In deze zaak heeft het Gerechtshof Arnhem-Leeuwarden op 6 mei 2014 uitspraak gedaan in hoger beroep over de hoofdverblijfplaats van twee minderjarigen, [minderjarige 1] en [minderjarige 2]. De moeder had verzocht om vervangende toestemming voor verhuizing met de kinderen naar [woonplaats 1], maar het hof heeft geoordeeld dat het hoofdverblijf van de kinderen bij de vader moet blijven. De moeder was eerder verhuisd zonder de beslissing op haar verzoek af te wachten, wat leidde tot een juridische strijd over de woonplaats van de kinderen. De vader had in zijn verweerschrift verzocht om de moeder niet-ontvankelijk te verklaren in haar beroep, dan wel dit af te wijzen en de bestreden beschikking te bekrachtigen.
Het hof heeft de feiten en omstandigheden van de zaak in overweging genomen, waaronder het raadsrapport van de Raad voor de Kinderbescherming, dat adviseerde om de hoofdverblijfplaats bij de vader te bepalen. Het hof heeft vastgesteld dat beide ouders geschikt zijn om voor de kinderen te zorgen, maar dat de huidige situatie, waarin de kinderen bij de vader verblijven, in hun belang is. De moeder had bezwaren tegen het raadsrapport, maar het hof oordeelde dat deze bezwaren niet voldoende waren om het rapport buiten beschouwing te laten.

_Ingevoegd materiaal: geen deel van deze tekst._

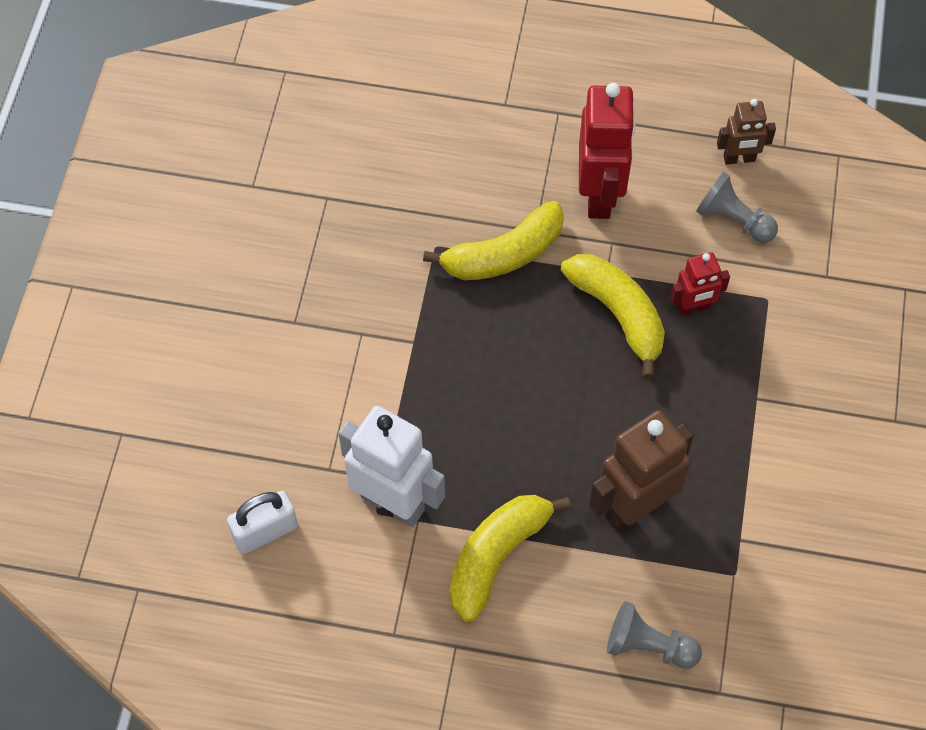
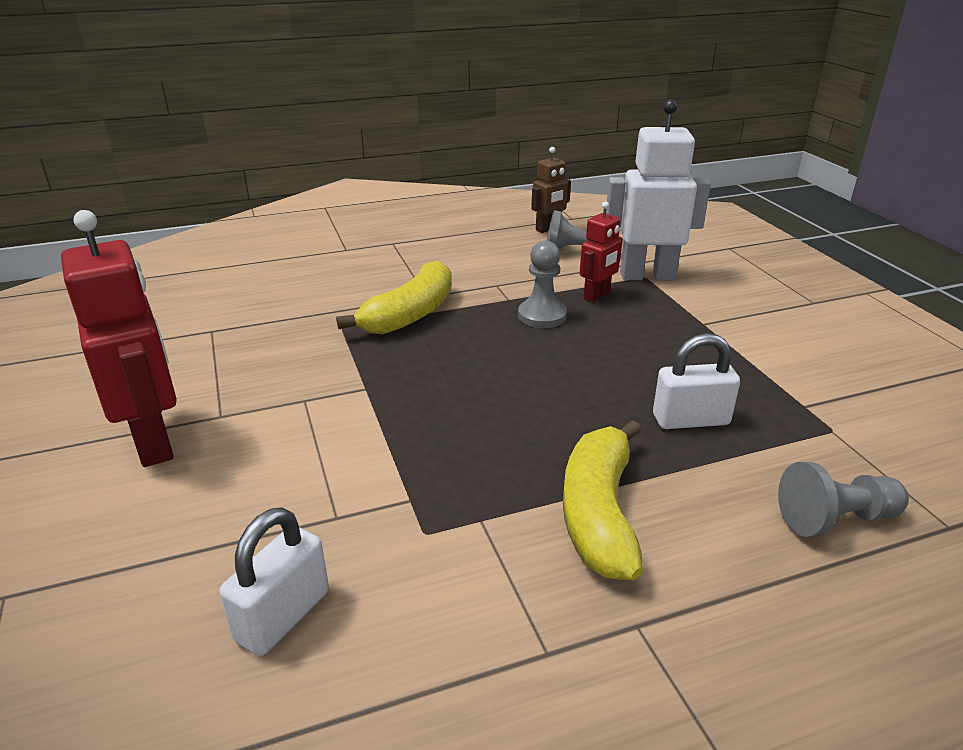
camera: 30 degrees left, 30 degrees down
white robot [339,406,445,527] -> white robot moved to [606,99,711,280]
yellow banana [560,254,665,379] -> grey pawn [518,240,567,328]
red robot [579,83,636,219] -> red robot moved to [61,210,177,467]
brown robot [589,410,694,533] -> white padlock [653,333,740,429]

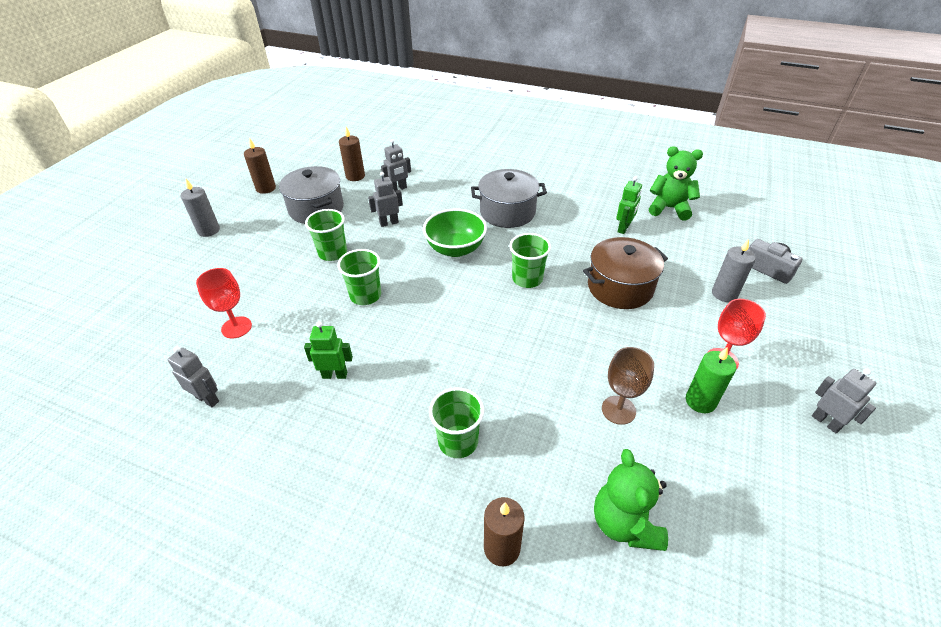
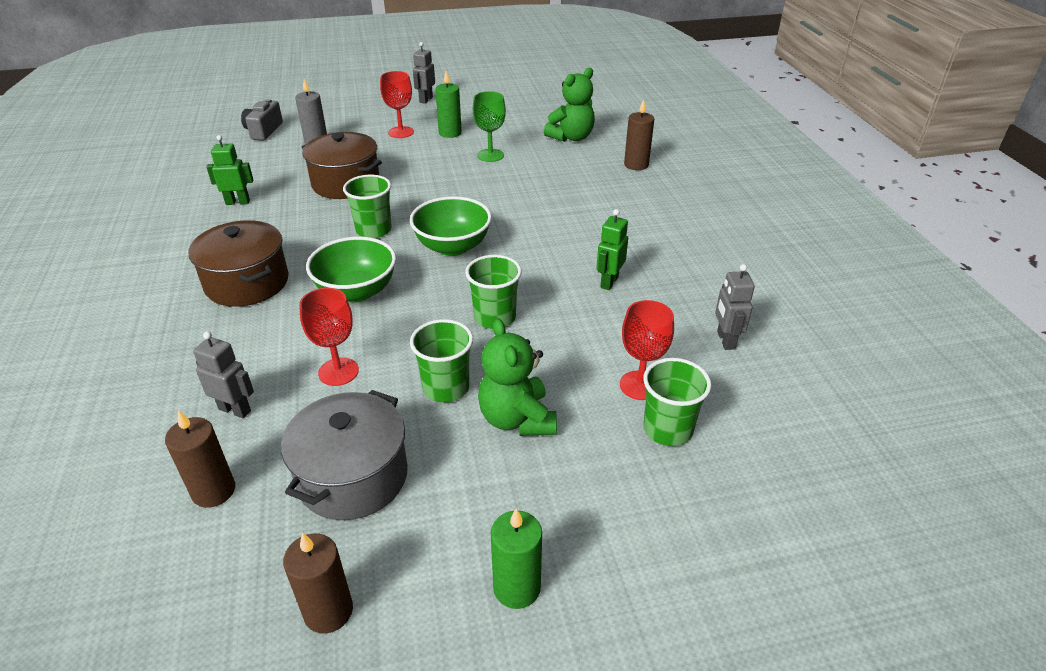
camera: 125 degrees left, 5 degrees down
grey candle [181,179,220,237] -> green candle [491,508,542,609]
green robot [304,322,353,379] -> green robot turned 60 degrees clockwise [596,209,628,290]
grey robot [368,172,403,227] -> red goblet [299,288,359,386]
green cup [429,388,484,458] -> green cup moved to [643,358,712,446]
grey pot [471,169,547,228] -> brown pot [189,220,289,307]
brown goblet [602,347,654,425] -> green goblet [473,91,506,162]
green teddy bear [649,146,703,220] -> green teddy bear moved to [478,318,557,436]
none -> green bowl [410,196,492,256]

De beslissing van het hof is gebaseerd op het belang van de kinderen, waarbij rekening is gehouden met hun wensen en de opvoedingssituatie bij beide ouders. Het hof heeft geconcludeerd dat de kinderen bij de vader moeten blijven wonen, ondanks de wens van de kinderen om bij de moeder te wonen. De beschikking van de rechtbank Noord-Nederland van 4 september 2013 is bekrachtigd, en het hof heeft het meer of anders verzochte afgewezen.